(Data extracted from a collection)
======

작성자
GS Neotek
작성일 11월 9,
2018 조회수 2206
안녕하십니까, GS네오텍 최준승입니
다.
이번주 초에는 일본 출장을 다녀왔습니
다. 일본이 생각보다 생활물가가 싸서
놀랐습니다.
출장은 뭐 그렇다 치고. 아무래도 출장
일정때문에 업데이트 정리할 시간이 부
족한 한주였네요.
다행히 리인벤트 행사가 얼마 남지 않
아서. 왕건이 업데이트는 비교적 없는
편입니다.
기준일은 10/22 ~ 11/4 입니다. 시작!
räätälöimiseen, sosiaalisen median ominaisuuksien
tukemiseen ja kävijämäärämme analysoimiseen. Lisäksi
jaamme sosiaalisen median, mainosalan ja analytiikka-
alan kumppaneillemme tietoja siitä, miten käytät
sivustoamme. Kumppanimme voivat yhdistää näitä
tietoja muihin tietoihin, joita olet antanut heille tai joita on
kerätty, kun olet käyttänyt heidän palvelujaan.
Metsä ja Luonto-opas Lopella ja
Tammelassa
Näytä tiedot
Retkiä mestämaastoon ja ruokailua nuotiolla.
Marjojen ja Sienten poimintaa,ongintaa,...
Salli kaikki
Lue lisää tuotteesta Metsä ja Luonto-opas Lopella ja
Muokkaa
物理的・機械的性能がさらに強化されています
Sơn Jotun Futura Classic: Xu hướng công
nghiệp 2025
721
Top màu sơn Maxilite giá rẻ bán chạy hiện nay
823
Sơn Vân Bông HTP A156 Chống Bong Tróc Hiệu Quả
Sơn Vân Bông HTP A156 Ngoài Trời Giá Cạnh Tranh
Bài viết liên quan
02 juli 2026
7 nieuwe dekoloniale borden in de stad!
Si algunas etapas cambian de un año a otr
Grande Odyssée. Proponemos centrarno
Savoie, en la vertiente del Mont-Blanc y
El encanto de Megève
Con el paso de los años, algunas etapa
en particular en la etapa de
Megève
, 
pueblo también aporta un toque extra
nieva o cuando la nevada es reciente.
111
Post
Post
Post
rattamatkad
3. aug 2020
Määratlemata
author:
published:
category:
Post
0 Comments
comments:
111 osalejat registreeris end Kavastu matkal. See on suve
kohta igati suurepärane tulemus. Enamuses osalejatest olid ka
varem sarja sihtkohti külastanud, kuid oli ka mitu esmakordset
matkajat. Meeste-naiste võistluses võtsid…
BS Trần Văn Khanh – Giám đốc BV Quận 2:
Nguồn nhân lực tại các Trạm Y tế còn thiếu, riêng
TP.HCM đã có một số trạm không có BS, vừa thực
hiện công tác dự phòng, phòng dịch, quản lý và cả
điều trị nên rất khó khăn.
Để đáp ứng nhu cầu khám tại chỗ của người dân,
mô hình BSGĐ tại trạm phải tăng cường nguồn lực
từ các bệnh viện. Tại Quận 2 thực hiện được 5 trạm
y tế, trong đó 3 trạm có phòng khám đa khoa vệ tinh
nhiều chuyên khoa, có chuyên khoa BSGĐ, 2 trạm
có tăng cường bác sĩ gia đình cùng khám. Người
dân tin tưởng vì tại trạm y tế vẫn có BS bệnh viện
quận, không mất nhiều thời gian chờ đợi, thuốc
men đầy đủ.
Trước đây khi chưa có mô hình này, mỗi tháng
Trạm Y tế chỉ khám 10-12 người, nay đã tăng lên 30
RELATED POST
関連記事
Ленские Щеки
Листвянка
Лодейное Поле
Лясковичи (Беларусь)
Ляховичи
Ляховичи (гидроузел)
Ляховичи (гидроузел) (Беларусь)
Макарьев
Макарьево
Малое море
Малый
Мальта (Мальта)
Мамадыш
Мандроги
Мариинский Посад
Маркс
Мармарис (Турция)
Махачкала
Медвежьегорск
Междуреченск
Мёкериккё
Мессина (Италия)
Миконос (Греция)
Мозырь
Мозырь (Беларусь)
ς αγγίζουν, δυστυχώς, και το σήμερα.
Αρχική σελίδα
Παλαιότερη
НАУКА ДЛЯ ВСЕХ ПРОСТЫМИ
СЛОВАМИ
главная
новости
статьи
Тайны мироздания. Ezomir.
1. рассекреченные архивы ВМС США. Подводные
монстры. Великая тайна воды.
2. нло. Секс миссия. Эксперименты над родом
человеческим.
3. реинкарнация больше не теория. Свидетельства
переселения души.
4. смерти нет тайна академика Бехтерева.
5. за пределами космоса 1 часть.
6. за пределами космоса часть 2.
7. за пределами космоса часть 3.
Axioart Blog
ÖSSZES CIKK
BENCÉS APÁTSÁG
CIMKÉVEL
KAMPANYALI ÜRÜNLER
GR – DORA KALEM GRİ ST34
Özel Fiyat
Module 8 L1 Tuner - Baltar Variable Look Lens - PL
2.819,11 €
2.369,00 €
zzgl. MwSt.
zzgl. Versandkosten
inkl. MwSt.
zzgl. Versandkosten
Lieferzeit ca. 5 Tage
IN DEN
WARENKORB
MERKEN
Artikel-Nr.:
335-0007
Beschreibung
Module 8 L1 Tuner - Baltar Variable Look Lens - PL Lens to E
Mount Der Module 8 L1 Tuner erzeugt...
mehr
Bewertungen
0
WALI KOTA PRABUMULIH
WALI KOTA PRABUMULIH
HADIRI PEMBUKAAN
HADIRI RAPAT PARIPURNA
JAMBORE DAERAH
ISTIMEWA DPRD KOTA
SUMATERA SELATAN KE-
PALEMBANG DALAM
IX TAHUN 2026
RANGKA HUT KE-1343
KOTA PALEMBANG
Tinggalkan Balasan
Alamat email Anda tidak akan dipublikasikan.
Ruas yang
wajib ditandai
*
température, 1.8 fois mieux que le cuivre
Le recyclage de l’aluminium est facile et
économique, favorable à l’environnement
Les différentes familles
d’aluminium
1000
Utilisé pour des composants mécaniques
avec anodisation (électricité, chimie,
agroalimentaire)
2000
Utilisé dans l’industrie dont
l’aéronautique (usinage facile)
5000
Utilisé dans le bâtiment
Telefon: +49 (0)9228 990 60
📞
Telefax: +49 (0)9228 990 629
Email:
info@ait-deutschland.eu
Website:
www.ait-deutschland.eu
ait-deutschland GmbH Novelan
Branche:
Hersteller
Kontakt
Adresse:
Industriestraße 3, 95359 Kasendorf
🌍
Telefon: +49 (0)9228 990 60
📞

======

### EXERCISE:
For each entry above, please make an exact copy.

### ANSWER TO THIS EXERCISE:
작성자
GS Neotek
작성일 11월 9,
2018 조회수 2206
안녕하십니까, GS네오텍 최준승입니
다.
이번주 초에는 일본 출장을 다녀왔습니
다. 일본이 생각보다 생활물가가 싸서
놀랐습니다.
출장은 뭐 그렇다 치고. 아무래도 출장
일정때문에 업데이트 정리할 시간이 부
족한 한주였네요.
다행히 리인벤트 행사가 얼마 남지 않
아서. 왕건이 업데이트는 비교적 없는
편입니다.
기준일은 10/22 ~ 11/4 입니다. 시작!
räätälöimiseen, sosiaalisen median ominaisuuksien
tukemiseen ja kävijämäärämme analysoimiseen. Lisäksi
jaamme sosiaalisen median, mainosalan ja analytiikka-
alan kumppaneillemme tietoja siitä, miten käytät
sivustoamme. Kumppanimme voivat yhdistää näitä
tietoja muihin tietoihin, joita olet antanut heille tai joita on
kerätty, kun olet käyttänyt heidän palvelujaan.
Metsä ja Luonto-opas Lopella ja
Tammelassa
Näytä tiedot
Retkiä mestämaastoon ja ruokailua nuotiolla.
Marjojen ja Sienten poimintaa,ongintaa,...
Salli kaikki
Lue lisää tuotteesta Metsä ja Luonto-opas Lopella ja
Muokkaa
物理的・機械的性能がさらに強化されています
Sơn Jotun Futura Classic: Xu hướng công
nghiệp 2025
721
Top màu sơn Maxilite giá rẻ bán chạy hiện nay
823
Sơn Vân Bông HTP A156 Chống Bong Tróc Hiệu Quả
Sơn Vân Bông HTP A156 Ngoài Trời Giá Cạnh Tranh
Bài viết liên quan
02 juli 2026
7 nieuwe dekoloniale borden in de stad!
Si algunas etapas cambian de un año a otr
Grande Odyssée. Proponemos centrarno
Savoie, en la vertiente del Mont-Blanc y
El encanto de Megève
Con el paso de los años, algunas etapa
en particular en la etapa de
Megève
, 
pueblo también aporta un toque extra
nieva o cuando la nevada es reciente.
111
Post
Post
Post
rattamatkad
3. aug 2020
Määratlemata
author:
published:
category:
Post
0 Comments
comments:
111 osalejat registreeris end Kavastu matkal. See on suve
kohta igati suurepärane tulemus. Enamuses osalejatest olid ka
varem sarja sihtkohti külastanud, kuid oli ka mitu esmakordset
matkajat. Meeste-naiste võistluses võtsid…
BS Trần Văn Khanh – Giám đốc BV Quận 2:
Nguồn nhân lực tại các Trạm Y tế còn thiếu, riêng
TP.HCM đã có một số trạm không có BS, vừa thực
hiện công tác dự phòng, phòng dịch, quản lý và cả
điều trị nên rất khó khăn.
Để đáp ứng nhu cầu khám tại chỗ của người dân,
mô hình BSGĐ tại trạm phải tăng cường nguồn lực
từ các bệnh viện. Tại Quận 2 thực hiện được 5 trạm
y tế, trong đó 3 trạm có phòng khám đa khoa vệ tinh
nhiều chuyên khoa, có chuyên khoa BSGĐ, 2 trạm
có tăng cường bác sĩ gia đình cùng khám. Người
dân tin tưởng vì tại trạm y tế vẫn có BS bệnh viện
quận, không mất nhiều thời gian chờ đợi, thuốc
men đầy đủ.
Trước đây khi chưa có mô hình này, mỗi tháng
Trạm Y tế chỉ khám 10-12 người, nay đã tăng lên 30
RELATED POST
関連記事
Ленские Щеки
Листвянка
Лодейное Поле
Лясковичи (Беларусь)
Ляховичи
Ляховичи (гидроузел)
Ляховичи (гидроузел) (Беларусь)
Макарьев
Макарьево
Малое море
Малый
Мальта (Мальта)
Мамадыш
Мандроги
Мариинский Посад
Маркс
Мармарис (Турция)
Махачкала
Медвежьегорск
Междуреченск
Мёкериккё
Мессина (Италия)
Миконос (Греция)
Мозырь
Мозырь (Беларусь)
ς αγγίζουν, δυστυχώς, και το σήμερα.
Αρχική σελίδα
Παλαιότερη
НАУКА ДЛЯ ВСЕХ ПРОСТЫМИ
СЛОВАМИ
главная
новости
статьи
Тайны мироздания. Ezomir.
1. рассекреченные архивы ВМС США. Подводные
монстры. Великая тайна воды.
2. нло. Секс миссия. Эксперименты над родом
человеческим.
3. реинкарнация больше не теория. Свидетельства
переселения души.
4. смерти нет тайна академика Бехтерева.
5. за пределами космоса 1 часть.
6. за пределами космоса часть 2.
7. за пределами космоса часть 3.
Axioart Blog
ÖSSZES CIKK
BENCÉS APÁTSÁG
CIMKÉVEL
KAMPANYALI ÜRÜNLER
GR – DORA KALEM GRİ ST34
Özel Fiyat
Module 8 L1 Tuner - Baltar Variable Look Lens - PL
2.819,11 €
2.369,00 €
zzgl. MwSt.
zzgl. Versandkosten
inkl. MwSt.
zzgl. Versandkosten
Lieferzeit ca. 5 Tage
IN DEN
WARENKORB
MERKEN
Artikel-Nr.:
335-0007
Beschreibung
Module 8 L1 Tuner - Baltar Variable Look Lens - PL Lens to E
Mount Der Module 8 L1 Tuner erzeugt...
mehr
Bewertungen
0
WALI KOTA PRABUMULIH
WALI KOTA PRABUMULIH
HADIRI PEMBUKAAN
HADIRI RAPAT PARIPURNA
JAMBORE DAERAH
ISTIMEWA DPRD KOTA
SUMATERA SELATAN KE-
PALEMBANG DALAM
IX TAHUN 2026
RANGKA HUT KE-1343
KOTA PALEMBANG
Tinggalkan Balasan
Alamat email Anda tidak akan dipublikasikan.
Ruas yang
wajib ditandai
*
température, 1.8 fois mieux que le cuivre
Le recyclage de l’aluminium est facile et
économique, favorable à l’environnement
Les différentes familles
d’aluminium
1000
Utilisé pour des composants mécaniques
avec anodisation (électricité, chimie,
agroalimentaire)
2000
Utilisé dans l’industrie dont
l’aéronautique (usinage facile)
5000
Utilisé dans le bâtiment
Telefon: +49 (0)9228 990 60
📞
Telefax: +49 (0)9228 990 629
Email:
info@ait-deutschland.eu
Website:
www.ait-deutschland.eu
ait-deutschland GmbH Novelan
Branche:
Hersteller
Kontakt
Adresse:
Industriestraße 3, 95359 Kasendorf
🌍
Telefon: +49 (0)9228 990 60
📞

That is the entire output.